# Rook from Californ-i-a! Need first purchase advice



## Sim (Apr 3, 2012)

Hey what's up everyone, I just started archery and I believe I will keep at it for the rest of my life! I'm hooked. 
I want to get myself a really nice compound bow so I can really experence this new lifestyle I walked into and would love advice.

I am a athletic male 180 lbs, 5' 8" and want a bow in the 50-70 lbs area because I will eventually start hunting with my close friends who are also starting with me.
Willing to spend $500-750 on an all around bow that would suit me the best. Can someone help me pick and choose a quality bow that will keep me happy for the rest of my life?


----------



## daltongang (Jul 29, 2009)

Welcome to ArcheryTalk! :darkbeer:
I would check out the classified area. You don't need to drop big bucks to get started. You also don't need to have a 70 pound draw.


----------



## Humdinger (Apr 4, 2012)

Hello Im new here too. We shop and shoot at Archery Outpost in Los Alimitos. Great Coaches, Great prices, Friendly staff, $10 Ranges fees for the whole day not per hour, and 18 lanes.

Like you me and my girlfriend just started shooting in Febuary, we went to a few different places here in socal. We eventually purchased at Archery Outpost, they also have a good selection of Compound bows and gear.
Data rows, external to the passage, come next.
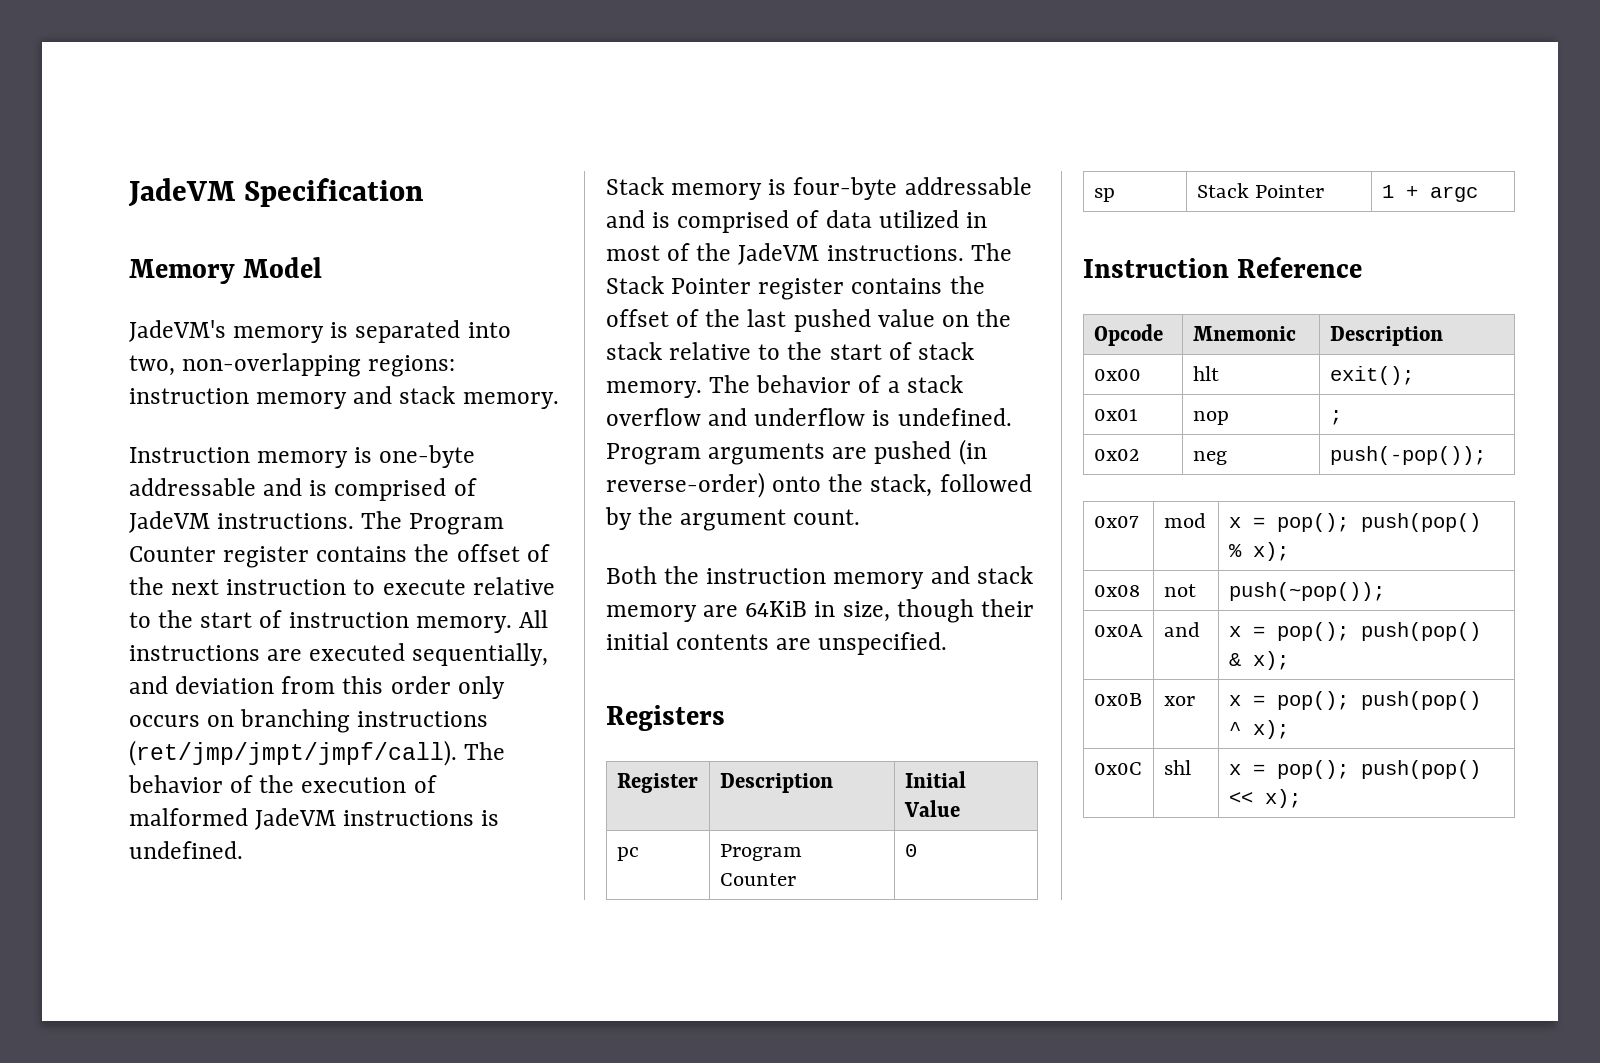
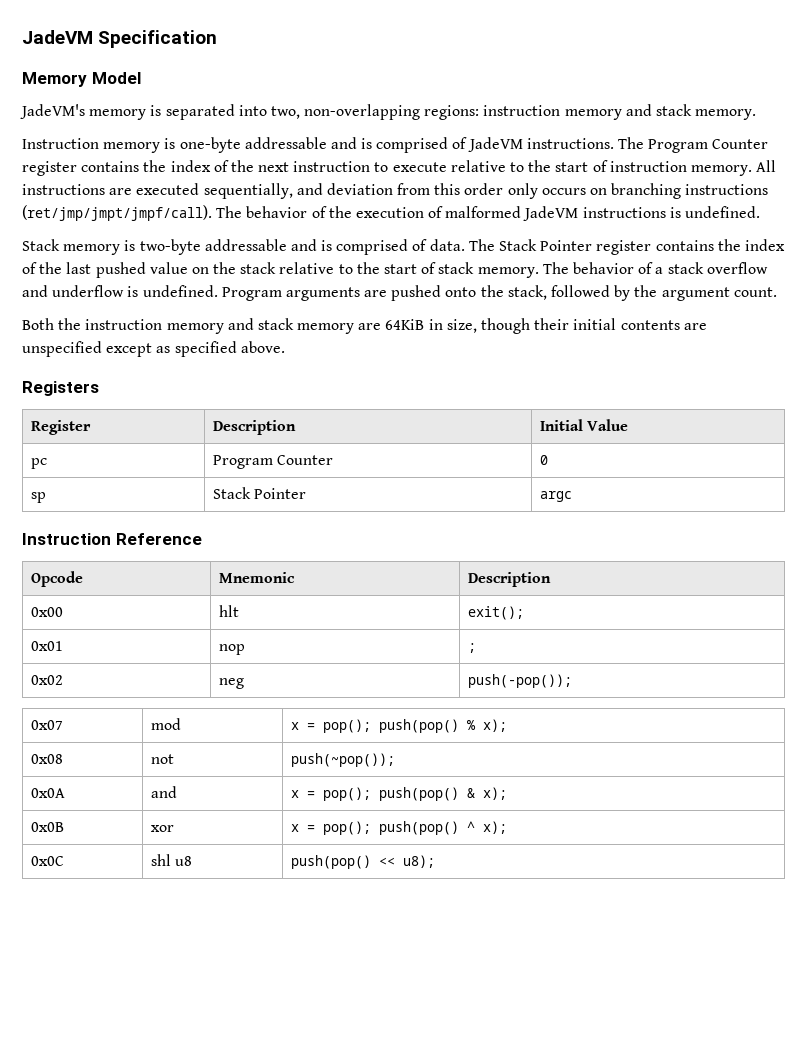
[456,544,520,562] offset -> [170,160,211,172] index
[793,177,1032,200] [606,210,987,233] [606,243,964,265] four-byte addressable and is comprised of data utilized in most of the JadeVM instructions. -> [139,239,465,255] two-byte addressable and is comprised of data.
[606,309,669,327] offset -> [744,239,785,251] index
[958,439,987,465] [606,472,765,498] (in reverse-order) -> (442, 293) none
[818,632,948,655] unspecified. -> [22,341,285,357] unspecified except as specified above.
[1381,185,1418,198] 1 + -> (307, 493) none
[1228,760,1349,779] | x = pop(); -> [175,856,193,866] u8 |
[1264,789,1301,808] x); -> [403,855,436,868] u8);

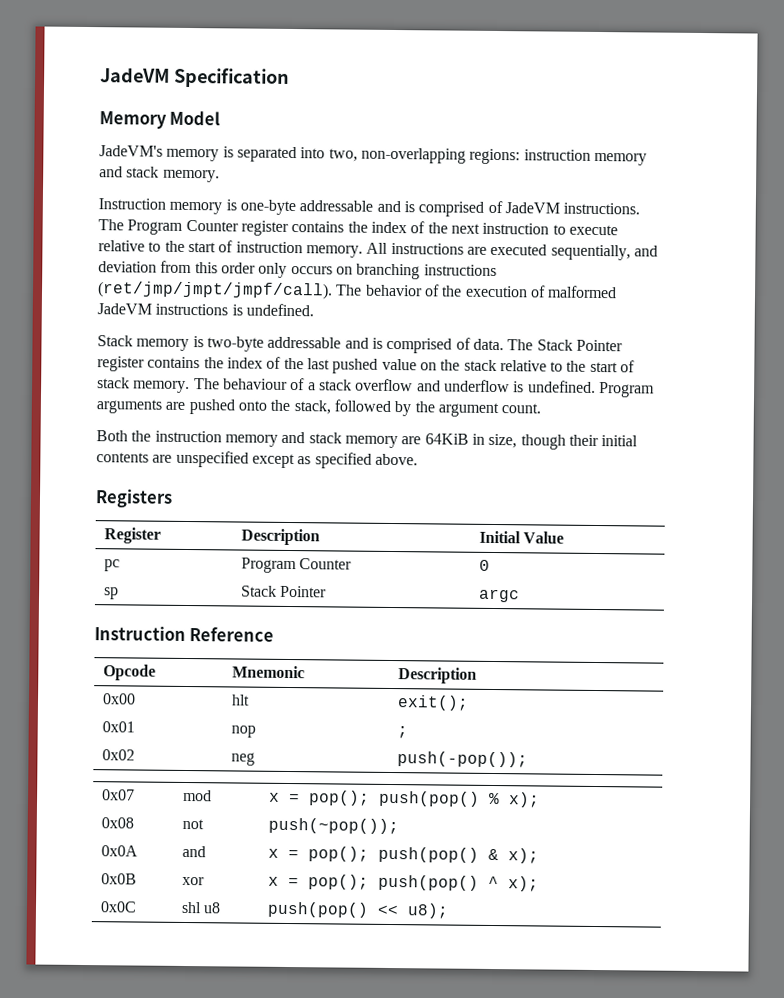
[572,262,634,274] behavior -> [222,378,288,390] behaviour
I was going to say welcome, but i dont think im qualified as this is my second post...hahahaha!


----------



## heartshot60 (Jul 25, 2009)

:welcomesign: to Archery Talk!


----------



## Sim (Apr 3, 2012)

Thanks for the welcome everyone! And glad to hear that you're starting out too Hum!


----------



## Destroyer (Sep 11, 2009)

Howdy! :welcome:


----------



## Dthbyhoyt (Dec 4, 2004)

2 ArcheryTalk


----------



## Tim Roberts (Jul 13, 2002)

Sim.


----------



## NoDeerInIowa (Mar 5, 2012)

Welcome to archery talk from another AT newb. My recommendation would be to go to a local shop( maybe 2 or 3) and shoot as many different bows as you can. Find what is comfortable and feels good. You can look on the classifieds here and get an awesome setup for what you are wanting to spend.


----------



## rycountryboy (Feb 21, 2008)

*:welcome: to AT*


----------